Die Mutmaßung, nach dem Pendelschlag ins Manierlich-Konservative eines Martin Mosebach 2007 habe die Darmstädter Akademie diesmal einen “der Wilden und Dunklen” (Ina Hartwig in der FR) favorisiert, mag so zutreffend sein wie die Spekulation, nach den Deutschen sei nun wieder einmal ein Österreicher zu bedenken gewesen. Auch mögen, wie das Hubert Spiegel in der FAZ bemerkt, noch andere Autoren respektable Kandidaten für den mittlerweile allerdings etwas “staatstragend” gewordenen Preis in Darmstadt denkbar sein. Nebbich.

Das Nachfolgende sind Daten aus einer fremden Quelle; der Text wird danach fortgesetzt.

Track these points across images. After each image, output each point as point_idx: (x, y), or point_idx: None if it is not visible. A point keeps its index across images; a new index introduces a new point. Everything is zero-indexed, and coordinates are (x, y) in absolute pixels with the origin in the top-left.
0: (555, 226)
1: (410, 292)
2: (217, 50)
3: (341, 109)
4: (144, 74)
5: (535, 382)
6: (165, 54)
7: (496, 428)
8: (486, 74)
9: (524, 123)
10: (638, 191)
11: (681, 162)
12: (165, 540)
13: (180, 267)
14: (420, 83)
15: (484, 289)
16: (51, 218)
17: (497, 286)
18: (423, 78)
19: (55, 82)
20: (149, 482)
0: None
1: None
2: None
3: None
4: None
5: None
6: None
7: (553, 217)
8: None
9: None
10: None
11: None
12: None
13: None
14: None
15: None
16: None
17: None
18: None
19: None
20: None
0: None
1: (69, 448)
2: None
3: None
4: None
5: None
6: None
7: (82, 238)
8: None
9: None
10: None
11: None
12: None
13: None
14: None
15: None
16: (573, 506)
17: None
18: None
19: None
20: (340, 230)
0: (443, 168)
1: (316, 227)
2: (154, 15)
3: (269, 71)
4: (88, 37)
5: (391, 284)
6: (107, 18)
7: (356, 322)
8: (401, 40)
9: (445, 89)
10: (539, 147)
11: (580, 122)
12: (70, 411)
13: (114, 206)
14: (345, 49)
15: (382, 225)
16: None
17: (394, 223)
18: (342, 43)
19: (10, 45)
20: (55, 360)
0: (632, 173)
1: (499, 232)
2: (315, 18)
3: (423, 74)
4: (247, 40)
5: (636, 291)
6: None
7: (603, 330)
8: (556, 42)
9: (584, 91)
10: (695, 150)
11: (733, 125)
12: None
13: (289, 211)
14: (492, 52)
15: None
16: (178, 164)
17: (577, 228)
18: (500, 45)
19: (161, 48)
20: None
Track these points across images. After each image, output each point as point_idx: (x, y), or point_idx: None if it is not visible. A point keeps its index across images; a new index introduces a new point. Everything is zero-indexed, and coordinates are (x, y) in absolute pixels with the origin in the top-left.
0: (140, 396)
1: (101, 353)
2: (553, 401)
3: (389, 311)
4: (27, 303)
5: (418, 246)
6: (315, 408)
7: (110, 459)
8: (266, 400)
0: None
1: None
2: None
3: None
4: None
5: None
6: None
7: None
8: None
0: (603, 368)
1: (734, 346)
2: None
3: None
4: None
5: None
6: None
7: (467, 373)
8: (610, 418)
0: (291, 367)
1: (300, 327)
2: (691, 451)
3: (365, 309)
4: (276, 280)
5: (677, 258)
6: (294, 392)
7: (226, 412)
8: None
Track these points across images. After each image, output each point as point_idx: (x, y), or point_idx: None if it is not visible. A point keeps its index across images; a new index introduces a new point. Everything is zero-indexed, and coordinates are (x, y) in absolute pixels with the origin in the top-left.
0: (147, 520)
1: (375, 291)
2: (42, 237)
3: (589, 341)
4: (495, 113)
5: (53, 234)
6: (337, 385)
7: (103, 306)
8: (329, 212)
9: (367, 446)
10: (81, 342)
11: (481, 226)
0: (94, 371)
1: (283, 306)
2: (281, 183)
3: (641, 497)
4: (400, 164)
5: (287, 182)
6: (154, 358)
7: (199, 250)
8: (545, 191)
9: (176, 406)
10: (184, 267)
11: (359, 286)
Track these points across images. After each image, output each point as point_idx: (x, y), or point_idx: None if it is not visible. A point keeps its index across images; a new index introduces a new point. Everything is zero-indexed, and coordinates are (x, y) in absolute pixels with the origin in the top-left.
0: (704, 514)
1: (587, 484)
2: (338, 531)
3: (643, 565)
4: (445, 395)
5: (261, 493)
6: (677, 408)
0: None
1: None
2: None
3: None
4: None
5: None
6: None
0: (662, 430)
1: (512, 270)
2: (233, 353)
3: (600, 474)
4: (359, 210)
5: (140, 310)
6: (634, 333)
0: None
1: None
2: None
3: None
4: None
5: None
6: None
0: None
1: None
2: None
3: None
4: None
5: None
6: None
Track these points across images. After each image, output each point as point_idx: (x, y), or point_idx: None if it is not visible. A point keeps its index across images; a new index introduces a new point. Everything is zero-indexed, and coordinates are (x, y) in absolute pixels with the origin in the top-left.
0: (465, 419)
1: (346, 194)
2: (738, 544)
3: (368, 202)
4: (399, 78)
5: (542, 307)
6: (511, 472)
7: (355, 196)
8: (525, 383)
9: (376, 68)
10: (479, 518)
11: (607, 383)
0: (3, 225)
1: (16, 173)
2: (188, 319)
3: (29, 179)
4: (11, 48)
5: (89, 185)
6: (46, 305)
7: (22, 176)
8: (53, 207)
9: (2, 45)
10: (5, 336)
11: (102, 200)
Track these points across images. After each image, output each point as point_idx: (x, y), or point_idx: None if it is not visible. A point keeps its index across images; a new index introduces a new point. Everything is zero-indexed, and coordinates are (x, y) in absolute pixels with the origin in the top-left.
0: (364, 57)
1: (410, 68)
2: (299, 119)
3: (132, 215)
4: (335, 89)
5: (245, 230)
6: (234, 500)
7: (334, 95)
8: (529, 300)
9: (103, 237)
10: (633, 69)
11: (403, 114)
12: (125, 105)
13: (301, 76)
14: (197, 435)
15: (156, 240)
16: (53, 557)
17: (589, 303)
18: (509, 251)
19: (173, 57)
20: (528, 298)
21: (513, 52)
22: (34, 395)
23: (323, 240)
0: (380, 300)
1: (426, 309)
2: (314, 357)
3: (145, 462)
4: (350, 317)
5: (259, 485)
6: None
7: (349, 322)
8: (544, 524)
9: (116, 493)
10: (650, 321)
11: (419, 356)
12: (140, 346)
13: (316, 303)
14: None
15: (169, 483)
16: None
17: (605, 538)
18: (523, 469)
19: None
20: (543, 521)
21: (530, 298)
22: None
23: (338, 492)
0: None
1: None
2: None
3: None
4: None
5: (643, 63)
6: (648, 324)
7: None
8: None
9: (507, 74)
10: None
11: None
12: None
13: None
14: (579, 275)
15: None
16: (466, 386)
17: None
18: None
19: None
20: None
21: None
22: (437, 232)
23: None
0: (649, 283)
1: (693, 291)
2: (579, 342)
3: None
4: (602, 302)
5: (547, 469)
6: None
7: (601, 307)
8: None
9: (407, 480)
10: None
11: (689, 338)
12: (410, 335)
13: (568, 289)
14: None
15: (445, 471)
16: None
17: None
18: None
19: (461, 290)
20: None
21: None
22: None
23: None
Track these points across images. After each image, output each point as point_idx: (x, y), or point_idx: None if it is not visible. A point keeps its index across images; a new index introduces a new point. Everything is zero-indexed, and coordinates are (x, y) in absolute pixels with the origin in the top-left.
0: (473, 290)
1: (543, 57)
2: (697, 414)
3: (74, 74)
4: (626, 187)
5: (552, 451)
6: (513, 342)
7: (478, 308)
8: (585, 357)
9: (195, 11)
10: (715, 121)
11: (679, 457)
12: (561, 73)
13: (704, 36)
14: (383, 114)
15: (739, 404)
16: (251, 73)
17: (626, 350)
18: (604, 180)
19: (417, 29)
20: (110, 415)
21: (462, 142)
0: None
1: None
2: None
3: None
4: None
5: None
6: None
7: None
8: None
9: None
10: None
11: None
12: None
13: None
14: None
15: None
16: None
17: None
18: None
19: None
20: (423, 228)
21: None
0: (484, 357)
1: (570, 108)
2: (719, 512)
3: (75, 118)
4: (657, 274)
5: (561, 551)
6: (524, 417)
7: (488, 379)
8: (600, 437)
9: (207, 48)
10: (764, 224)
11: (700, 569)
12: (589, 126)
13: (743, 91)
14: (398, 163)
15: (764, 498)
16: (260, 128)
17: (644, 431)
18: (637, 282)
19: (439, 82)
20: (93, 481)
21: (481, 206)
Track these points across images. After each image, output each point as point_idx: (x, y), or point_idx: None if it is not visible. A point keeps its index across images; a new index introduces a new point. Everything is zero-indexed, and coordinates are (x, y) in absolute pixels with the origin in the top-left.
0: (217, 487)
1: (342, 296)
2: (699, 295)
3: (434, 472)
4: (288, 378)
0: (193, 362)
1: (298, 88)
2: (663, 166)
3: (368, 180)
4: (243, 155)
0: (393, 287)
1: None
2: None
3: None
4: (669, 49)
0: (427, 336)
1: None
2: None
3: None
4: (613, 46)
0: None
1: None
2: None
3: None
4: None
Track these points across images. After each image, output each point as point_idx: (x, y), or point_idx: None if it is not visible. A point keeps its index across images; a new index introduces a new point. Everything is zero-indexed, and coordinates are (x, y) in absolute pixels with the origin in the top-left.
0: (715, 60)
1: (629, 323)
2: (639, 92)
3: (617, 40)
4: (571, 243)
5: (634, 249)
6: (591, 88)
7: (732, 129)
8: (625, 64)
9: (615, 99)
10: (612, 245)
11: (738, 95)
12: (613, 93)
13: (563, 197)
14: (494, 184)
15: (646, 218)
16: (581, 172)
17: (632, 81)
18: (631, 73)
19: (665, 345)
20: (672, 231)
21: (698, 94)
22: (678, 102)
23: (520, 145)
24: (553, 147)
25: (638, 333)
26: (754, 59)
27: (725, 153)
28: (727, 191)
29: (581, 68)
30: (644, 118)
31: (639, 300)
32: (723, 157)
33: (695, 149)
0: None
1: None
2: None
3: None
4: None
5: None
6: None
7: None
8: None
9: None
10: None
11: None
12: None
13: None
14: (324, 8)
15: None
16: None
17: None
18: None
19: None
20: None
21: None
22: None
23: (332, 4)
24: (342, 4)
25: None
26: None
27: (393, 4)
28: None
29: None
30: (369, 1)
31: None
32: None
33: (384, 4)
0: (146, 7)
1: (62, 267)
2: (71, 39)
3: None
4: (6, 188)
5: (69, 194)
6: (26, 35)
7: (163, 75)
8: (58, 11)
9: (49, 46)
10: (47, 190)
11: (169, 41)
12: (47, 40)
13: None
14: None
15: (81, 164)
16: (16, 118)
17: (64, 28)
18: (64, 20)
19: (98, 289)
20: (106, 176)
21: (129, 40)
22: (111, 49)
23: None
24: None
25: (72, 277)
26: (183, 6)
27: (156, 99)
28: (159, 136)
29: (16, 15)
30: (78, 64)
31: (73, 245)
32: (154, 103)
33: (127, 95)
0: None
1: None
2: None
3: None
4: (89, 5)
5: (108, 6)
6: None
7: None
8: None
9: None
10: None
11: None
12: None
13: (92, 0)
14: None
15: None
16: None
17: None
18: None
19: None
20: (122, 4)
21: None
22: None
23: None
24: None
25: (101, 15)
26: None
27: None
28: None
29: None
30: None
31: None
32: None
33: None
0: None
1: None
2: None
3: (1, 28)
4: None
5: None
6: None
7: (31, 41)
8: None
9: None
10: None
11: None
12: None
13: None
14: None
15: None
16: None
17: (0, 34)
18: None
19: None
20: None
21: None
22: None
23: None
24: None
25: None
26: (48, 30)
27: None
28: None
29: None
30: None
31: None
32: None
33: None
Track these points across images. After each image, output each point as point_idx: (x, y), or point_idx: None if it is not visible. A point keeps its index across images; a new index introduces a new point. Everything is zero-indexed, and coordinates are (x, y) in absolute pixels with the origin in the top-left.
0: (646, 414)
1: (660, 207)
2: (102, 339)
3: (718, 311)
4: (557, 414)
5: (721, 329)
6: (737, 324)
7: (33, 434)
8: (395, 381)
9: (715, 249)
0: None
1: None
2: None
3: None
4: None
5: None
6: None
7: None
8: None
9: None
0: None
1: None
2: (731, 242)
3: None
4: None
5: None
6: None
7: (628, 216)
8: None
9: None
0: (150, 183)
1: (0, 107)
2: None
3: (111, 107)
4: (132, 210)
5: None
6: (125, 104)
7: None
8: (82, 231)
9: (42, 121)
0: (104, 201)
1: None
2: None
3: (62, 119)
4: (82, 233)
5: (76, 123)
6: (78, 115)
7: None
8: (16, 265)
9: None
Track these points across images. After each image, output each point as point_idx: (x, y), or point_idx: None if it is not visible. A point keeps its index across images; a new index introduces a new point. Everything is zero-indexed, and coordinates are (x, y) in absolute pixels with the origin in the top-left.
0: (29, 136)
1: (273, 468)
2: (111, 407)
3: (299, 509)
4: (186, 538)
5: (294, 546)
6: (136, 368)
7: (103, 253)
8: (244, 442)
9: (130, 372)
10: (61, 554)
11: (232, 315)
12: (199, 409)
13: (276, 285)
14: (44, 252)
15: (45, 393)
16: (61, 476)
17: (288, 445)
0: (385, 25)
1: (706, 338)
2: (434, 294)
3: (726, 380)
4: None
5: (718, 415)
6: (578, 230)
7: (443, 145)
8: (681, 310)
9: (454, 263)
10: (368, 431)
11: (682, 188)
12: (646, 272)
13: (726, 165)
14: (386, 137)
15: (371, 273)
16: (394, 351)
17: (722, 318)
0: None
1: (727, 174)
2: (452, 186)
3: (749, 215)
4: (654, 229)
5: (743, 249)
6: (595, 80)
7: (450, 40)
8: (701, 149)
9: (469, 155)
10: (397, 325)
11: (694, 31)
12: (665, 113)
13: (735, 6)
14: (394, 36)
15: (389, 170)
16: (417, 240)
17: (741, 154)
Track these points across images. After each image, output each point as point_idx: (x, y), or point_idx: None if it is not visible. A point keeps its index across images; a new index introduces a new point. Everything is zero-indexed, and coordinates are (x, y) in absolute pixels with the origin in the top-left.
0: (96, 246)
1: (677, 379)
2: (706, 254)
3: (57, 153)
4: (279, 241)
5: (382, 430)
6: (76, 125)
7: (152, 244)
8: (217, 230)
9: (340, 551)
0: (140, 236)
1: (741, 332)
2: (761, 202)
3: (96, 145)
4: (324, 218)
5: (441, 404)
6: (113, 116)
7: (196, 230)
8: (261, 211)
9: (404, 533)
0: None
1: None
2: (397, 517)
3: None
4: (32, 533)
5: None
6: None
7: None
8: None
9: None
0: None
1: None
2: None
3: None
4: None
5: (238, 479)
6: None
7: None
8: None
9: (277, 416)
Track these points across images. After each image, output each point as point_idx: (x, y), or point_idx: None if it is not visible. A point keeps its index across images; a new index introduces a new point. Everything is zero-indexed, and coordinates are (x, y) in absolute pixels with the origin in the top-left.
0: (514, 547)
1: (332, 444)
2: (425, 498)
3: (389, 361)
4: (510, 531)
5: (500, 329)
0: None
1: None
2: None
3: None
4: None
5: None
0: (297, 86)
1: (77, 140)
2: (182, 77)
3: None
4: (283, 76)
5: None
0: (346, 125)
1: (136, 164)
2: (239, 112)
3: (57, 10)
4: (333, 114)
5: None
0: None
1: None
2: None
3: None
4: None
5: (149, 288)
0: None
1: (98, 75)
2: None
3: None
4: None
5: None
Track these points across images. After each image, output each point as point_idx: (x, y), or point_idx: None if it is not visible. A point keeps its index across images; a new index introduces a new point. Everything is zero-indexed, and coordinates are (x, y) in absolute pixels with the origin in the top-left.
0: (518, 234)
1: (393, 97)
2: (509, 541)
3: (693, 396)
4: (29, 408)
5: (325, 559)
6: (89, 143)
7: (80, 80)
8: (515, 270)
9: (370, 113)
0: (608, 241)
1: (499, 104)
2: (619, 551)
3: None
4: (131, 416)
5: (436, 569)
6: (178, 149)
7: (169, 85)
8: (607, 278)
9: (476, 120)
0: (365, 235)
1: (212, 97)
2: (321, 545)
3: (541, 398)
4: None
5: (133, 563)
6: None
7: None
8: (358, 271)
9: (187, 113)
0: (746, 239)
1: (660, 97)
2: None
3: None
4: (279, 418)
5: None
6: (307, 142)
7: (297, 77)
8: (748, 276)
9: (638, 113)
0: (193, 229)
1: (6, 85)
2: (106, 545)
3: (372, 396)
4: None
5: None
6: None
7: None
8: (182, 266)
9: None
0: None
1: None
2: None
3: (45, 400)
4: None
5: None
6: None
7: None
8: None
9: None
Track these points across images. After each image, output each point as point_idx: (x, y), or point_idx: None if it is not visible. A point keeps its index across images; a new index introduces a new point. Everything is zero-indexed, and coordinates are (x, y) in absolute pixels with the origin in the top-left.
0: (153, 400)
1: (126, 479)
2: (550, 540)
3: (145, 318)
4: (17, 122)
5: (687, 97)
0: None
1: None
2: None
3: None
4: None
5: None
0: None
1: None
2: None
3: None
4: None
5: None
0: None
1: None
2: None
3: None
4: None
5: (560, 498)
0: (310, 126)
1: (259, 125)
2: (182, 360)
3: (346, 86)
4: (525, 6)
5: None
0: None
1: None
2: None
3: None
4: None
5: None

Aber keiner der Genannten wäre eine entschiedenere literarische Herausforderung an Leser und Kritiker als eben der Solitär Josef Winkler. Sträflich pauschal & noch schlimmer, nämlich: ignorant gehen jene Kritiker mit dem Oeuvres des 1953 geborenen Kärntner Bauernsohns jedoch um, die ihm jetzt nachsagen, es sei “thematisch und ästhetisch tief in den Siebziger Jahren verwurzelt“ (Hubert Spiegel) oder “seinen literarischen Mitteln” sei “etwas Behagliches, zufrieden in sich Ruhendes zugewachsen, im Schutze kanonisierter Autoren von Ludwig Anzengruber bis Thomas Bernhard” (wie Helmut Böttiger in der SZ).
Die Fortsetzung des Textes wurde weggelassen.